• Excerpted passage:
* * *

I just went back and re-read some of the posts in the “My Story” section of this blog. If you haven’t read those posts, you really should, just because they do a pretty comprehensive, if not exactly linear, job of laying out just who I am, how I live my life, and how it is that I got here.
Narcissism is funny. I think I’ve written before, but it has two meanings. There’s the popular meaning of the world, flowing directly from the myth of Narcissus, who became entranced with his own reflection, and spent the remainder of his days staring at himself. And there’s the more clinical sense, in which case it’s usually used to refer to the phenomenon of the centrality of the regulation of self-esteem.
I certainly suffer from (more than) a touch of both.
This blog, and my voluminous journals, and other blogs, all are testament to the seemingly infinite appetite I have for my own self-regard. And/but, they’re not just that: I don’t just look at myself, admire myself. Any regular reader of these pages will know that I’m pretty critical of myself – not in a neurotic way, I think – but in a way that is continually challenging myself to see more clearly, to act more generously, to be better. Not informed (thankfully, any more) by a belief that I’m in some fundamental sense “not good enough,” but rather, by the belief that improvement always is possible.

* * *

• Entries supplied:
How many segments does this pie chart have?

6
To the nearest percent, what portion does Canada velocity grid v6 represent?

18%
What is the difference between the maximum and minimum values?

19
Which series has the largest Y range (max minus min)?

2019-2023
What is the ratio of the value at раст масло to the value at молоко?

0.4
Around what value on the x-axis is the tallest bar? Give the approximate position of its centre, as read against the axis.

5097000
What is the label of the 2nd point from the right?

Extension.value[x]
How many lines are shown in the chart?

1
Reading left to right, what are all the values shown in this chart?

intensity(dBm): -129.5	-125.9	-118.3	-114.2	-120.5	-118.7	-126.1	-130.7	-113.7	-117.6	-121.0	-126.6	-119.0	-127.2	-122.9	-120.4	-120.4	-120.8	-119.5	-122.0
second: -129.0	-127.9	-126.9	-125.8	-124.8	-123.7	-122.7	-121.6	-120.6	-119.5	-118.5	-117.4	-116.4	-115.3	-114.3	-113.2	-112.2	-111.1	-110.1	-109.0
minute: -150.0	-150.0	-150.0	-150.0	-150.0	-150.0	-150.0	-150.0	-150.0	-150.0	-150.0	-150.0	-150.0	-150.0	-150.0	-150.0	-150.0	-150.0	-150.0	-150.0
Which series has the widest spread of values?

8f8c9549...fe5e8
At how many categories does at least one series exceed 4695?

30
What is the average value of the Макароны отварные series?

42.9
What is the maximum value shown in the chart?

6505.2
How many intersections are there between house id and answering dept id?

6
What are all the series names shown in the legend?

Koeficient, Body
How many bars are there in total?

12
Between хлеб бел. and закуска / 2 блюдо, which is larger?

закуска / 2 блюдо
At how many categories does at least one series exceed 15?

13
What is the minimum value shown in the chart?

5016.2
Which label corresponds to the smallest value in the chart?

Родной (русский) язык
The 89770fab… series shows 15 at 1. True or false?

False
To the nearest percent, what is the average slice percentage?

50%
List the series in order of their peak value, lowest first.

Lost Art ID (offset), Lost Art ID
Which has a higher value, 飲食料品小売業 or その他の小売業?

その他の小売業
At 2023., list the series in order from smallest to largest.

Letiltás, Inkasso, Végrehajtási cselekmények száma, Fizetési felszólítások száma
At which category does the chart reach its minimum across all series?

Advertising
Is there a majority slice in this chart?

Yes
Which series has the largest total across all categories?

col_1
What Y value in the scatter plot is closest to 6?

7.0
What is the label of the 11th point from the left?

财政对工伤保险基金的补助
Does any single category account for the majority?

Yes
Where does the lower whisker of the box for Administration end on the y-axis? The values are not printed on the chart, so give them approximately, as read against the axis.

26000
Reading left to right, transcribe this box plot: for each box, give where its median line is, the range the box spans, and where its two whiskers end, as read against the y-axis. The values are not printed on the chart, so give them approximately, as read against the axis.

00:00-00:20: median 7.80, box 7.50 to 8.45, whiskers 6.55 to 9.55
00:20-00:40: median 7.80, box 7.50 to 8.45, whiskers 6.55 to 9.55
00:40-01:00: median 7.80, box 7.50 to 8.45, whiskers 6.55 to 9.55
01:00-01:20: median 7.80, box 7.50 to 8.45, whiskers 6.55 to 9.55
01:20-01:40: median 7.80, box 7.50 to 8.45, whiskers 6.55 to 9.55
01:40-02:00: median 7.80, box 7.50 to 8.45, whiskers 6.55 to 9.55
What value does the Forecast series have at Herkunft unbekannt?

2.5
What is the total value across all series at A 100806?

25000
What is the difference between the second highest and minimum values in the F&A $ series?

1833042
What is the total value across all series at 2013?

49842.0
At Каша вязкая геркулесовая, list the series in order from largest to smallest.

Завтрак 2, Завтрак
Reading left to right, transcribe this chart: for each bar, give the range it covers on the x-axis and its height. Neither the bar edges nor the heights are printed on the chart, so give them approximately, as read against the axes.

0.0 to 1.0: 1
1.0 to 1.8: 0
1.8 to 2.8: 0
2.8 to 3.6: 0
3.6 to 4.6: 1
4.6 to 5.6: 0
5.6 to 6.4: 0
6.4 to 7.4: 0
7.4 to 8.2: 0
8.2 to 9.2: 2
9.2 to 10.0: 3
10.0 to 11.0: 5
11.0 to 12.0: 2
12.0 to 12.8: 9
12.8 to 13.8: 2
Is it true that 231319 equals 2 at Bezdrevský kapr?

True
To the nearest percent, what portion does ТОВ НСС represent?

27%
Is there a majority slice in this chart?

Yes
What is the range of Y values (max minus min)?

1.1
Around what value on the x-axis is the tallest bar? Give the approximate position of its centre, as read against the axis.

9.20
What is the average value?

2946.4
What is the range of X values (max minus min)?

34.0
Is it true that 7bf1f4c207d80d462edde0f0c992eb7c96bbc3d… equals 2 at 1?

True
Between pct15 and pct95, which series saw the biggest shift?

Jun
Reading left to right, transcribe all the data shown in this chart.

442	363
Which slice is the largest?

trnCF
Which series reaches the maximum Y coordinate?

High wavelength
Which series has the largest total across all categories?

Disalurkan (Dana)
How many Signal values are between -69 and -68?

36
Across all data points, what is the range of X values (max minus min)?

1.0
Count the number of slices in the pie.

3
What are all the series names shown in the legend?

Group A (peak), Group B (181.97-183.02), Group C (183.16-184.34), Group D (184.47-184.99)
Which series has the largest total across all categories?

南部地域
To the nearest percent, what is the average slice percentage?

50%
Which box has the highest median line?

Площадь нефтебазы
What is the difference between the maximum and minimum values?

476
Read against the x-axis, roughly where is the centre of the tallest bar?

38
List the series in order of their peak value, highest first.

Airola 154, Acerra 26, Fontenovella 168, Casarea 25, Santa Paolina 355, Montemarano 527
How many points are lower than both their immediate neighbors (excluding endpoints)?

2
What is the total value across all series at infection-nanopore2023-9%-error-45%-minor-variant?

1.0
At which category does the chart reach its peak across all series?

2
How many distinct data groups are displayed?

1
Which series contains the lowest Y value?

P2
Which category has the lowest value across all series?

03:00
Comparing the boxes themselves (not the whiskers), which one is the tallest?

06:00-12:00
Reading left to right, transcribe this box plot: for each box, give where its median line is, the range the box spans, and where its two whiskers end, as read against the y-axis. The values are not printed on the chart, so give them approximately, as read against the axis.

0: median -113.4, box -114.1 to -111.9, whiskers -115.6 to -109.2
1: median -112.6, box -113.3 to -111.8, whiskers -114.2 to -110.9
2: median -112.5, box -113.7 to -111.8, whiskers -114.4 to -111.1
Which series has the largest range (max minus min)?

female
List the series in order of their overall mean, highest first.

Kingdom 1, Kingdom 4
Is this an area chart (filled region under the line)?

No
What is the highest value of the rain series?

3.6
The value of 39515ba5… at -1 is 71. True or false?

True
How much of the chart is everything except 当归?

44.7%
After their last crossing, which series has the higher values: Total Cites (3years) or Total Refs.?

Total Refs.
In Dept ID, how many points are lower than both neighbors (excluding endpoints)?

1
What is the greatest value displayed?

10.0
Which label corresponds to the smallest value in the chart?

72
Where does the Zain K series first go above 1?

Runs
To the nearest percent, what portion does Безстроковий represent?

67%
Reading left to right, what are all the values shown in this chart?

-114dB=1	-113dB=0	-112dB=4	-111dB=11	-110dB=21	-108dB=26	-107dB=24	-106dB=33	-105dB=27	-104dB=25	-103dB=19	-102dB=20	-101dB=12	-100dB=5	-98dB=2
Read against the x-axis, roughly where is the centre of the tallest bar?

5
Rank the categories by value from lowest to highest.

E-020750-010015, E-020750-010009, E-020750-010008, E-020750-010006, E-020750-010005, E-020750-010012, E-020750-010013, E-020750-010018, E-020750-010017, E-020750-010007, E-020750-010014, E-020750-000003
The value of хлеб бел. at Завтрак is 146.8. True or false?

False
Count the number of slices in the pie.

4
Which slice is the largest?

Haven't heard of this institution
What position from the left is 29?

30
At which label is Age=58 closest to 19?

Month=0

* * *

• Check your understanding:
1 - In the blog post about narcissism, what did Narcissus become entranced with?
2 - Continue the blog post about narcissism after its last sentence.

• Results for the exercise:
1 - His own reflection.

2 -
And on the second sense… it is in this sense that I think my narcissism is more pronounced. My mood swings are almost directly correlated to the vicissitudes in my self-esteem. And not my general self-esteem. In general, my self-esteem is pretty consistent. I know myself to be intelligent, creative, relatively unbound by conventional wisdom, highly competent, and likeable. I never doubt these aspects of my sense of self, and it is in them that the bulk of my sense of self-esteem resides.
But with respect to the amorphous, and somehow central, question of my desirability to women, I’m fragile. I crave constant reinforcement of my desirability, constantly ratcheting reinforcement. It’s not enough to like me, you have to want me. And you have to not just want me, but to want me to get what I want. And what I want tends to escalate in directions that make it increasingly challenging to continue wanting me to get what I want. (It’s not enough for you to continue to want me to get what I want. Because I want her to want it to, and I want you to want her to want it for me. And so on, and so on, and so on.)